Friday, July 18, 2008
Dinosaur National Monument, Colorado
This weekend the plan was to ride out to Eastern Utah, specifically the Flaming Gorge National Recreation Area for some camping and hiking. The roads are awesome around the Flaming Gorge, but to get there we will have to cross the flat portion of western Colorado.
Mike was trying to wrap up with work early, at 1PM I was already ready to go so I left Fort Collins. Mike was going to leave around 1:30PM. We were planning on meeting up in Walden. Even though I was going to leave first, I was stopping for pictures and Mike was going to leave later but just ride straight through, so we were hoping that we would arrive in Walden at the same time.
I took 14 out to Walden. There was a bit of traffic on 14 coming out of Fort Collins, but about 45 minutes later there weren’t that many cars on the road. 14 is called Poudre Canyon, the first canyon near Fort Collins is fun, but the second one further west is even better. And even further west the road climbs over Cameron Pass and reaches 10,276 feet in elevation.
Poudre River crossing 14, my bike looks so little on the other side
14 through the forest
14 through the mountains
Amazing mountain scenery on 14
I arrived in Walden, gassed up, grabbed some soft serve ice cream to cool off since today was another hot day in the mid 90’s. I checked the phone but there was no voice messages so I waited and waited and waited, around 4PM Mike pulled up. I guess he left me a text message saying that I should continue to Steamboat Springs because he wasn’t leaving Fort Collins until 2PM. For some weird reason my phone didn’t indicate that I had a new text message, and I didn’t think to check.
In Walden Mike turned off his Tiger and again a puddle of antifreeze started to form under his bike, this time we were not even that high in elevation, Walden is located at 8,099 feet in elevation.
Mike's Tiger looses some antifreeze again, this time at 8,000 feet in elevation
Together we headed to Steamboat Springs continuing on 14 west, which gets a little flat past Walden, then taking 40 west to Steamboat Springs.

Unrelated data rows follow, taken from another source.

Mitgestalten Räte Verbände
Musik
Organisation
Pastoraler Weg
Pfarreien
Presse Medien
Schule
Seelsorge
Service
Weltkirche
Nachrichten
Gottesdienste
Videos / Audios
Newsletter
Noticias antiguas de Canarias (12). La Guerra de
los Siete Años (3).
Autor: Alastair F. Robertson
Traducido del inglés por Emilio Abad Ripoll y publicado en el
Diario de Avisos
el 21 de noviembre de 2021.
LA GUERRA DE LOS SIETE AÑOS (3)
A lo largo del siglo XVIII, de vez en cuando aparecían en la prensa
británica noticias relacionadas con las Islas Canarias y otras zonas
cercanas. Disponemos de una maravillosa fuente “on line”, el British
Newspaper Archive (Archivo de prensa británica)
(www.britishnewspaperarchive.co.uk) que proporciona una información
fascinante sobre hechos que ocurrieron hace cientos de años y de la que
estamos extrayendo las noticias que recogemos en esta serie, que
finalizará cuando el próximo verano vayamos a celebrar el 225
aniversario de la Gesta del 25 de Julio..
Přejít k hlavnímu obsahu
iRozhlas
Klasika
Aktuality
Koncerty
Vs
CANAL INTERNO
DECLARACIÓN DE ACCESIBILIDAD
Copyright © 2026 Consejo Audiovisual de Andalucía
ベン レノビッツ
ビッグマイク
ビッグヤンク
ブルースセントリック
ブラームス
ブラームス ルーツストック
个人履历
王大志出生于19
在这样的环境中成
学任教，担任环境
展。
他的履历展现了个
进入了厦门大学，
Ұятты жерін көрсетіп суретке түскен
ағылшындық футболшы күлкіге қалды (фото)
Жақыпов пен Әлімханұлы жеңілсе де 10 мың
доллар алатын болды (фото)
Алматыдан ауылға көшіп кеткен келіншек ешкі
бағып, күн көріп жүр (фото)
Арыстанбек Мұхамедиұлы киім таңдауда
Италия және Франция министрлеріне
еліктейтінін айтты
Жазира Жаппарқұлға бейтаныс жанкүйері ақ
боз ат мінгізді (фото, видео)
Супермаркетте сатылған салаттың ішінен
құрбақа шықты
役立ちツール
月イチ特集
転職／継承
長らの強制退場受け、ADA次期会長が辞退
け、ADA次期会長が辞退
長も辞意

Right before getting to Steamboat springs 40 gets interesting as it climbs through some mountains and then down in to town. There are two passes to go through, Muddy Pass at 8772 feet in elevation and Rabbit Ears Pass at 9426 feet in elevation. 40 has some passing lanes, so there is no need to sit behind slow cars, which is nice.

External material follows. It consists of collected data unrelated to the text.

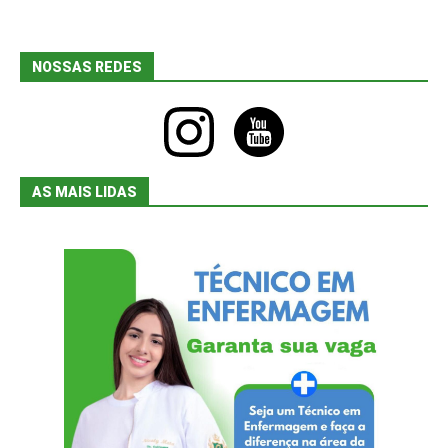
NOSSAS REDES
instagram
youtube
AS MAIS LIDAS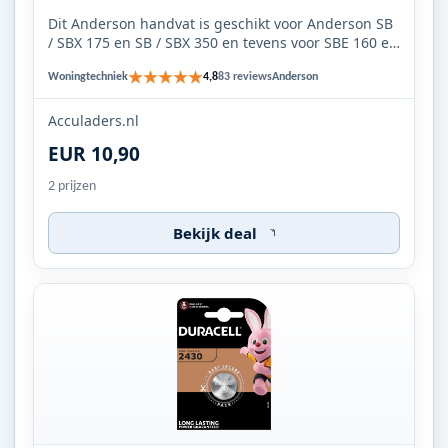
Dit Anderson handvat is geschikt voor Anderson SB
/ SBX 175 en SB / SBX 350 en tevens voor SBE 160 en
SBE 320. U ku...
★★★★★
Woningtechniek
Anderson
4,8
83 reviews
Acculaders.nl
EUR 10,90
2 prijzen
Bekijk deal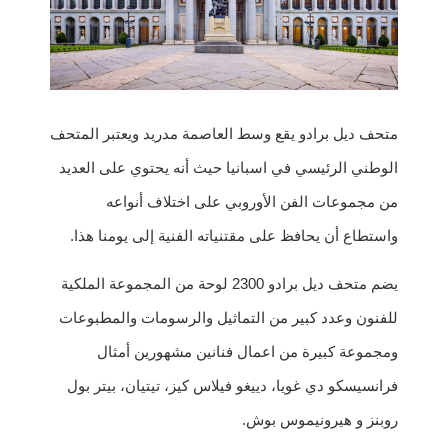
متحف ديل برادو يقع وسط العاصمة مدريد ويعتبر المتحف
الوطني الرئيسي في اسبانيا حيث أنه يحتوي على العديد
من مجموعات الفن الأوروبي على اختلاف أنواعه
واستطاع أن يحافظ على مقتنياته الفنية إلى يومنا هذا.
يضم متحف ديل برادو 2300 لوحة من المجموعة الملكية
للفنون وعدد كبير من التماثيل والرسومات والمطبوعات
ومجموعة كبيرة من اعمال فنانين مشهورين أمثال
فرانسيسكو دي غويا، دييغو فيلاس كيز، تيتيان، بيتر بول
روبنز و هيرونيموس بوش.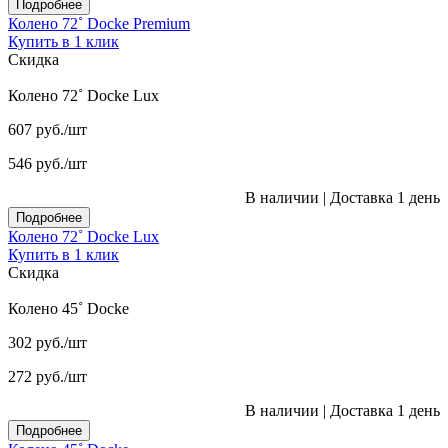
Подробнее
Колено 72˚ Docke Premium
Купить в 1 клик
Скидка
Колено 72˚ Docke Lux
607
руб.
/шт
546
руб.
/шт
В наличии
|
Доставка 1 день
Подробнее
Колено 72˚ Docke Lux
Купить в 1 клик
Скидка
Колено 45˚ Docke
302
руб.
/шт
272
руб.
/шт
В наличии
|
Доставка 1 день
Подробнее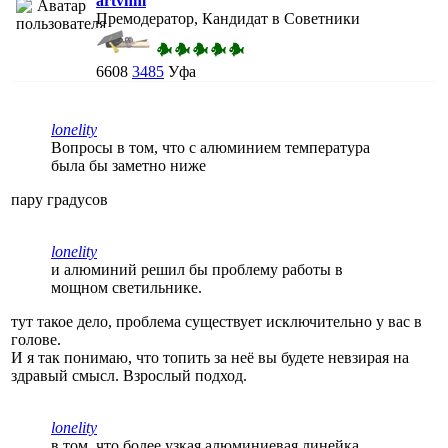
artvhm
Премодератор, Кандидат в Советники
6608
3485
Уфа
lonelity
Вопросы в том, что с алюминием температура
была бы заметно ниже
пару градусов
lonelity
и алюминий решил бы проблему работы в
мощном светильнике.
тут такое дело, проблема существует исключительно у вас в
голове.
И я так понимаю, что топить за неё вы будете невзирая на
здравый смысл. Взрослый подход.
lonelity
в том, что более узкая алюминиевая линейка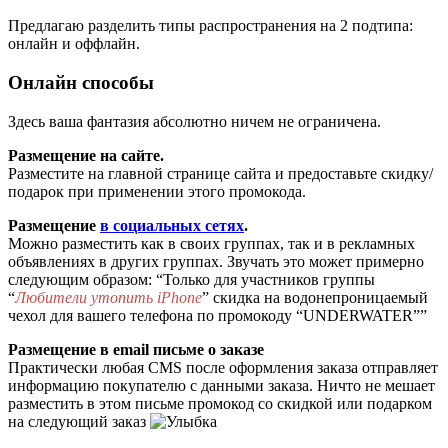
Предлагаю разделить типы распространения на 2 подтипа:
онлайн и оффлайн.
Онлайн способы
Здесь ваша фантазия абсолютно ничем не ограничена.
Размещение на сайте.
Разместите на главной странице сайта и предоставьте скидку/
подарок при применении этого промокода.
Размещение
в социальных сетях
.
Можно разместить как в своих группах, так и в рекламных
объявлениях в других группах. Звучать это может примерно
следующим образом: “Только для участников группы
“
Любители утопить iPhone
” скидка на водонепроницаемый
чехол для вашего телефона по промокоду “UNDERWATER””
Размещение в email письме о заказе
Практически любая CMS после оформления заказа отправляет
информацию покупателю с данными заказа. Ничто не мешает
разместить в этом письме промокод со скидкой или подарком
на следующий заказ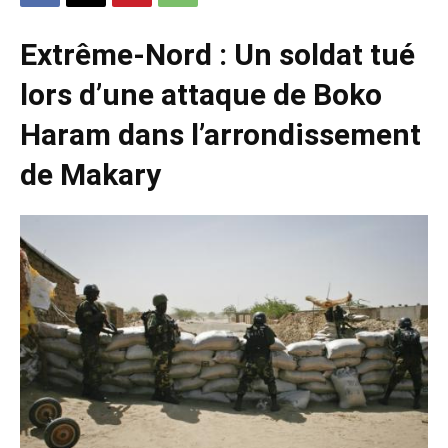
Extrême-Nord : Un soldat tué
lors d’une attaque de Boko
Haram dans l’arrondissement
de Makary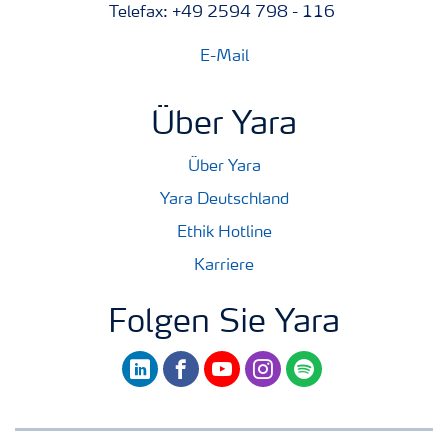
Telefax: +49 2594 798 - 116
E-Mail
Über Yara
Über Yara
Yara Deutschland
Ethik Hotline
Karriere
Folgen Sie Yara
linkedin
facebook
youtube
instagram
spotify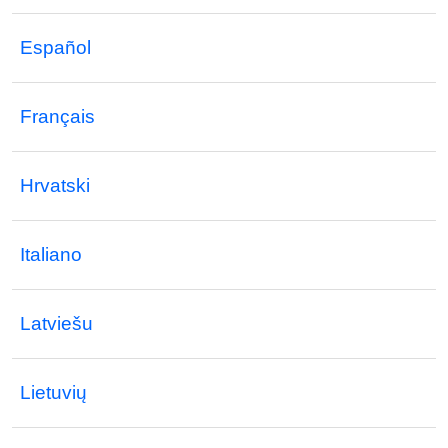
Español
Français
Hrvatski
Italiano
Latviešu
Lietuvių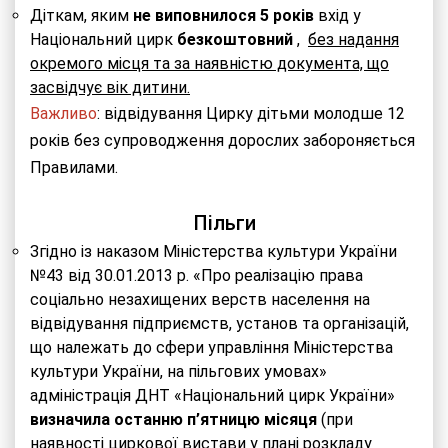
Діткам, яким
не виповнилося 5 років
вхід у
Національний цирк
безкоштовний
,
без надання
окремого місця та за наявністю документа, що
засвідчує вік дитини.
Важливо
: відвідування Цирку дітьми молодше 12
років без супроводження дорослих забороняється
Правилами.
Пільги
Згідно із наказом Міністерства культури України
№43 від 30.01.2013 р. «Про реалізацію права
соціально незахищених верств населення на
відвідування підприємств, установ та організацій,
що належать до сфери управління Міністерства
культури України, на пільгових умовах»
адміністрація
ДНТ
«Національний цирк України»
визначила останню п’ятницю місяця
(при
наявності циркової вистави у плані розкладу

Bikes at the gas station in Walden, CO
14 not so twisty West of Walden, CO
Passing lanes and curves on 40 East of Steamboat Springs
40 near Steamboat Springs
Heading in to the setting sun on 40 west of Craig, CO
Past Steamboat Springs the road straightens out. We grabbed some fast dinner at the McDonald's in Craig. It was getting late already and we still had a bit to go. Back on the road riding into the setting sun. The plan was to grab a camp site at the Dinosaur National Monument, we really didn’t do a whole bunch of research about the park so when a sign came up for Dinosaur National Monument and camping we turned thinking this was it. At the time we didn’t know that there were three entrances for Dinosaur National Monument, two in Colorado and one in Utah. The one we turned in to was 53 miles east of the main headquarters.

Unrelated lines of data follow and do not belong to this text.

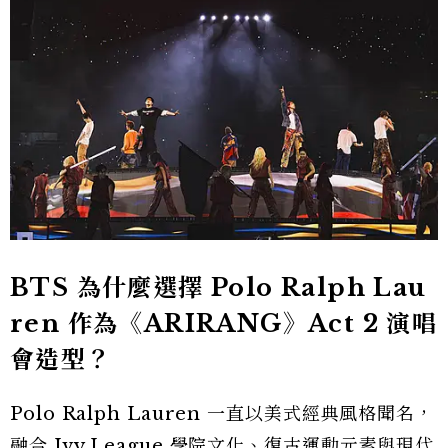
BTS 為什麼選擇 Polo Ralph Lau
ren 作為《ARIRANG》Act 2 演唱
會造型？
Polo Ralph Lauren 一直以美式經典風格聞名，
融合 Ivy League 學院文化、復古運動元素與現代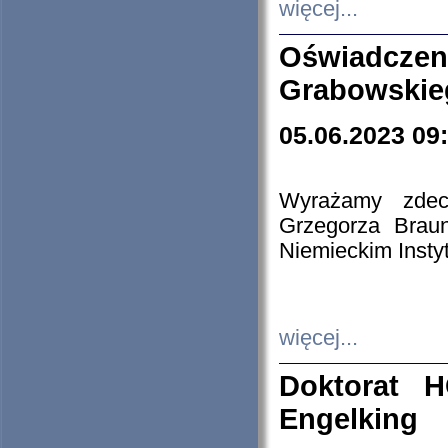
więcej...
Oświadczen
Grabowskie
05.06.2023 09
Wyrażamy zdecy
Grzegorza Brau
Niemieckim Insty
więcej...
Doktorat H
Engelking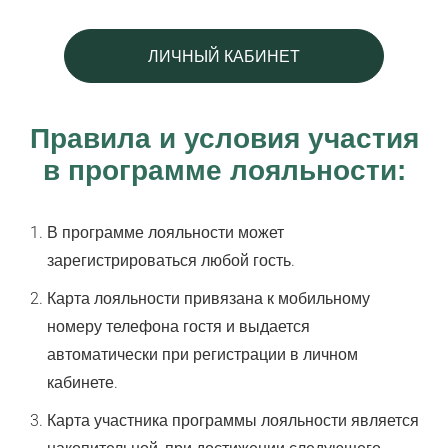
ЛИЧНЫЙ КАБИНЕТ
Правила и условия участия
в программе лояльности:
В программе лояльности может
зарегистрироваться любой гость.
Карта лояльности привязана к мобильному
номеру телефона гостя и выдается
автоматически при регистрации в личном
кабинете.
Карта участника программы лояльности является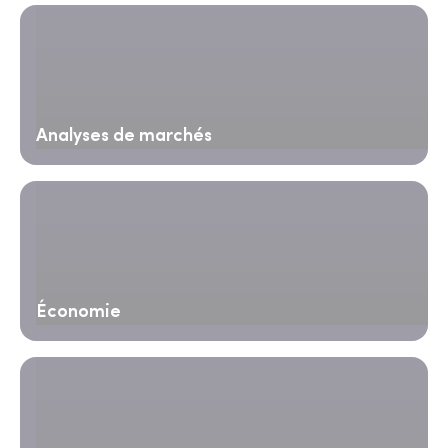
Analyses de marchés
Économie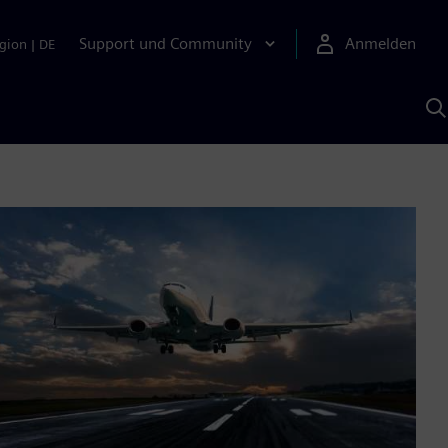
Support und Community
Anmelden
gion
|
DE
M
S
K
s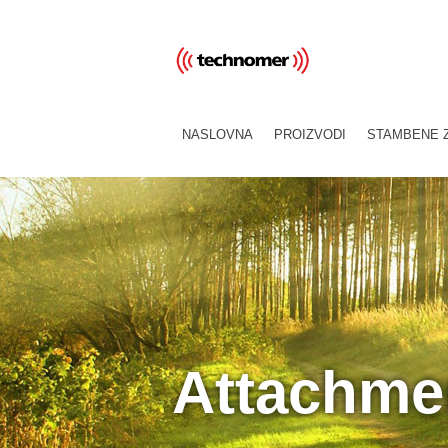
NASLOVNA
PROIZVODI
STAMBENE 
Attachme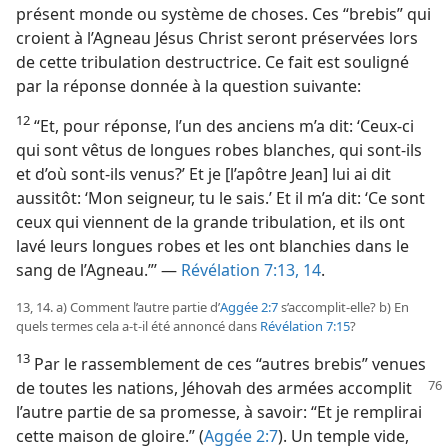
présent monde ou système de choses. Ces “brebis” qui
croient à l’Agneau Jésus Christ seront préservées lors
de cette tribulation destructrice. Ce fait est souligné
par la réponse donnée à la question suivante:
12
“Et, pour réponse, l’un des anciens m’a dit: ‘Ceux-ci
qui sont vêtus de longues robes blanches, qui sont-​ils
et d’où sont-​ils venus?’ Et je [l’apôtre Jean] lui ai dit
aussitôt: ‘Mon seigneur, tu le sais.’ Et il m’a dit: ‘Ce sont
ceux qui viennent de la grande tribulation, et ils ont
lavé leurs longues robes et les ont blanchies dans le
sang de l’Agneau.”’ —
Révélation 7:13, 14
.
13, 14. a) Comment l’autre partie d’
Aggée 2:7
s’accomplit-​elle? b) En
quels termes cela a-​t-​il été annoncé dans
Révélation 7:15
?
13
Par le rassemblement de ces “autres brebis” venues
de toutes les nations, Jéhovah des armées accomplit
l’autre partie de sa promesse, à savoir: “Et je remplirai
cette maison de gloire.” (
Aggée 2:7
). Un temple vide,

The 12 mile road through Dinosaur National Monument to Deerlodge Park Campground
A short dirt road that goes to the Deerlodge Park campground
Deerlodge Park Campground was located here. $8.00 per night and only 8 sites available. No showers and only vault toilets were available but these were really nice vault toilets. With hand sanitizer and a sensor so at night if someone opens the door the light comes on. And Deerlodge Park is located along the Yampa River. From the main road you have to take a hard packed dirt and gravel road, I don't really enjoy riding dirt/gravel on my street bikes, but this wasn't bad at all.
Yampa river running through the Deerlodge Park Campground
This dirt was hard packed and easy to ride on
Our camp site
Deerlodge Park Campground
In the spring and early summer the boat ramp and campground are very busy since this is the main launch point for river trips on the Yampa River. After mid-July, Deerlodge Park is a quiet, out of the way retreat.
Bikes parked for the night
Well, it would have been quiet except for that rowdy bunch that were inflating their rafts until 10PM and drinking, eating and talking until 11PM. The temperature was still very comfortable in the 60’s as we went to bed. Too bad about the group of 9 that just couldn’t keep it quiet, the full moon rose over the river but it was hard to enjoy it with people yelling back and forth and the sound of air pumps inflating rafts near the river. During the night the temps dropped another 20 degrees, I was wishing I brought all my clothes in to the tent but they were on the bike and I wasn't getting up in the middle of the night getting them.
When we pulled in to the campground there were signs everywhere to watch for rattlesnakes and there was a whole area closed off. The grass at the remaining camp sites was cut very short, probably so the snakes could be seen easier. I only saw one snake today, the one Mike also ran over while turning from RT 40 to the Dinosaur National Monument.